Professionalism is all that was on stage with the Merrimack Repertory Theatre’s flawed production of Equally Divided.  This play, mired in the no-man’s land between silly farce and family drama, merely spins its wheels, and it’s left to the actors to make the most of it.  While not working together as a cast to make something better from their individual parts, the cast-members each create unique characters who can sometimes be fun to watch on stage.  These are professionals who are making something out of an unraveling play, much as Suzuki used to leg out an infield hit in a lopsided loss.

There is potential in this play’s premise, although playwright Ronald Harwood seems to be content to just scratch the surface.  Edith (Jill Tanner) is picking up the pieces in rural England after her mother’s death.  The dutiful daughter gave up her life caring for the mean woman for over a decade.  Her sister Renata (Felicity La Fortune), who showed little interest in helping while their mother was alive, now wants to see what’s in the will.  Neither have high hopes, as their mother seemed obsessed with spending all her money collecting junk antiques.  But there’s also the issue of a last-minute will that no-one can seem to find.

It’s hard to like any of the characters that we meet, be it the two sisters, their slimy solicitor, Charles (Will Lyman), or the crooked antiques dealer, Fabian (Anthony Newfield).  Edith is a martyr and Renata a narcissist.  Charles at first comes off proper and stately, but soon devolves into a horny old man.  Fabian is Teflon through and through.  Fiction is full of anti-heroes we love, but they need an inner life that we must see, or at least to be really good at being bad.  There was never any peek into the inner life of these characters, nor was there anything unique about them.
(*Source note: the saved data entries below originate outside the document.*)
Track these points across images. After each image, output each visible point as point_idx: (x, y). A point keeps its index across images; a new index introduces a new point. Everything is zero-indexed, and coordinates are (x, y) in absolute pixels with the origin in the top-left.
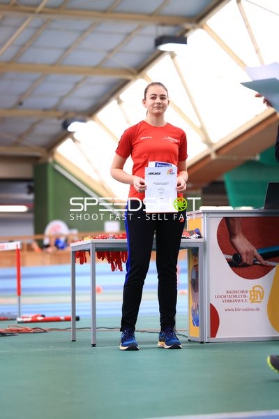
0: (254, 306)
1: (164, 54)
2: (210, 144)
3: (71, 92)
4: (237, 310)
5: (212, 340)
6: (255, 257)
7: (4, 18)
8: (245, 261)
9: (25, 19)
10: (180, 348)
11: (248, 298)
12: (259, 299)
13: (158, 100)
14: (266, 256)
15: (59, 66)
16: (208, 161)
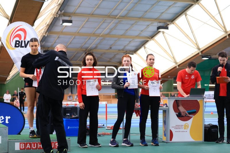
0: (185, 130)
1: (160, 32)
2: (176, 63)
3: (128, 44)
4: (180, 132)
5: (170, 142)
6: (186, 113)
7: (105, 20)
8: (182, 115)
9: (113, 20)
10: (159, 145)
11: (183, 128)
12: (187, 128)
13: (152, 61)
14: (190, 113)
15: (124, 36)
16: (176, 68)
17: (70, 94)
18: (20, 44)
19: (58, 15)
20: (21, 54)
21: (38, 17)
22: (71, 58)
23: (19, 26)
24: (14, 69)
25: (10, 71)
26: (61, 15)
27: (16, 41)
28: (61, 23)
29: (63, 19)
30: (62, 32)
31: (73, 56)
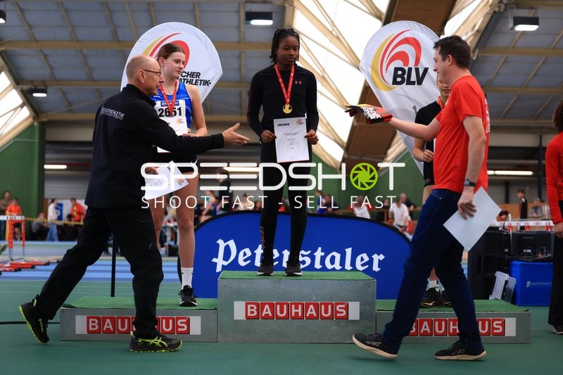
17: (536, 202)
18: (406, 76)
19: (503, 7)
20: (408, 100)
21: (454, 12)
22: (538, 113)
23: (403, 32)
24: (398, 141)
25: (389, 147)
26: (510, 4)
27: (396, 69)
28: (511, 25)
29: (516, 16)
30: (514, 47)
31: (543, 107)
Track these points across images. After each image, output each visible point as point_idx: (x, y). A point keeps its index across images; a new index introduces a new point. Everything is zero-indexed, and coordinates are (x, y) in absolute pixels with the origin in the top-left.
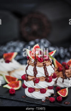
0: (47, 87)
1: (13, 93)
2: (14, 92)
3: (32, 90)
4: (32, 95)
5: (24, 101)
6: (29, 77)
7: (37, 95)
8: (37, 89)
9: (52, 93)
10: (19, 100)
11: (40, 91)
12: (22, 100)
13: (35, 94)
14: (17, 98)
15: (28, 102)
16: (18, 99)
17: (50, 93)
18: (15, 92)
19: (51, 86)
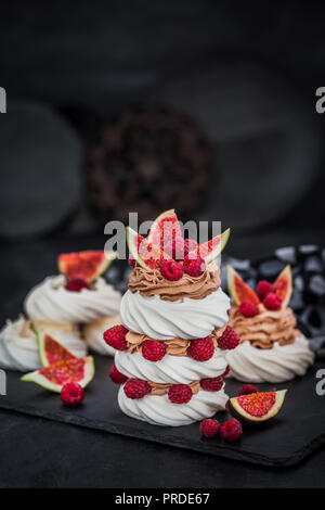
0: (197, 378)
1: (72, 399)
2: (79, 397)
3: (139, 389)
4: (139, 410)
5: (108, 429)
7: (157, 409)
8: (160, 386)
9: (219, 406)
10: (92, 425)
11: (167, 396)
12: (101, 426)
13: (150, 407)
14: (84, 419)
15: (123, 433)
16: (89, 421)
17: (211, 405)
18: (83, 397)
19: (215, 379)
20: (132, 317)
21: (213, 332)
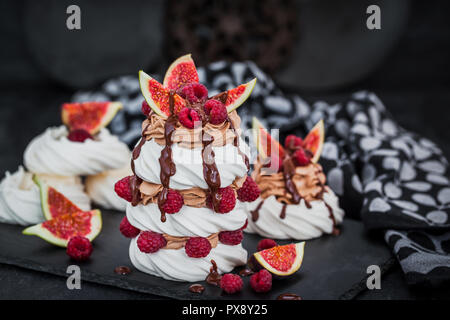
0: (216, 231)
1: (80, 254)
2: (87, 251)
3: (154, 243)
4: (154, 265)
5: (119, 285)
6: (144, 189)
7: (174, 265)
8: (176, 239)
9: (239, 261)
10: (101, 281)
11: (184, 249)
12: (111, 282)
13: (164, 261)
14: (93, 275)
15: (136, 289)
16: (98, 276)
17: (230, 259)
18: (91, 251)
19: (234, 232)
20: (147, 165)
21: (234, 183)
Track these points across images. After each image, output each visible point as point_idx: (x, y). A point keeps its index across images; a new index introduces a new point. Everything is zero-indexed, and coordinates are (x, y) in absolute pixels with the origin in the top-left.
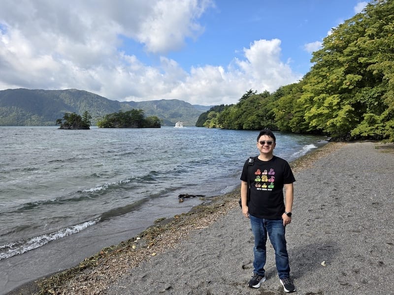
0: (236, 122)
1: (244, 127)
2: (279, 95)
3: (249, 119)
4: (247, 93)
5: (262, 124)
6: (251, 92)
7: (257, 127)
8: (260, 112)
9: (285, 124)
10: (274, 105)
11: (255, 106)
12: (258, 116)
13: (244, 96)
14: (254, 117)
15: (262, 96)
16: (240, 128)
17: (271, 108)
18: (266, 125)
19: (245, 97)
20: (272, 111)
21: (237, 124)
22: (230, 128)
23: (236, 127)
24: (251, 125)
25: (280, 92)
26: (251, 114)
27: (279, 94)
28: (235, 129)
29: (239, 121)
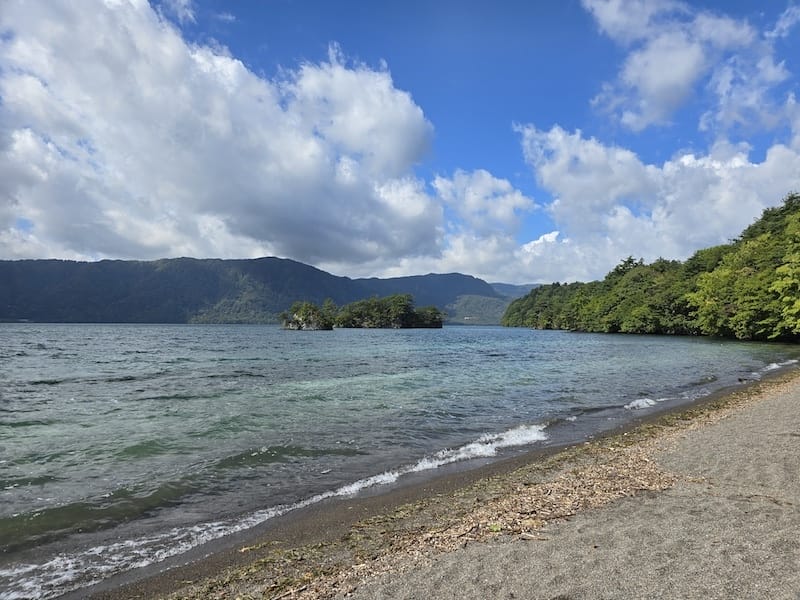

Such characters could be better suited for a quick-moving and shallow comedy, like Noises Off! or Lend Me a Tenor, but it makes a family drama meaningless.

This play might resonate for those who have been through such family dramas, but I thankfully have been spared this trial of life so far.  Instead, I was left to ponder the entertaining English accents and the comedic beats and pregnant pauses the actors embraced with relish.  It’s too bad their individual efforts didn’t lead to something better.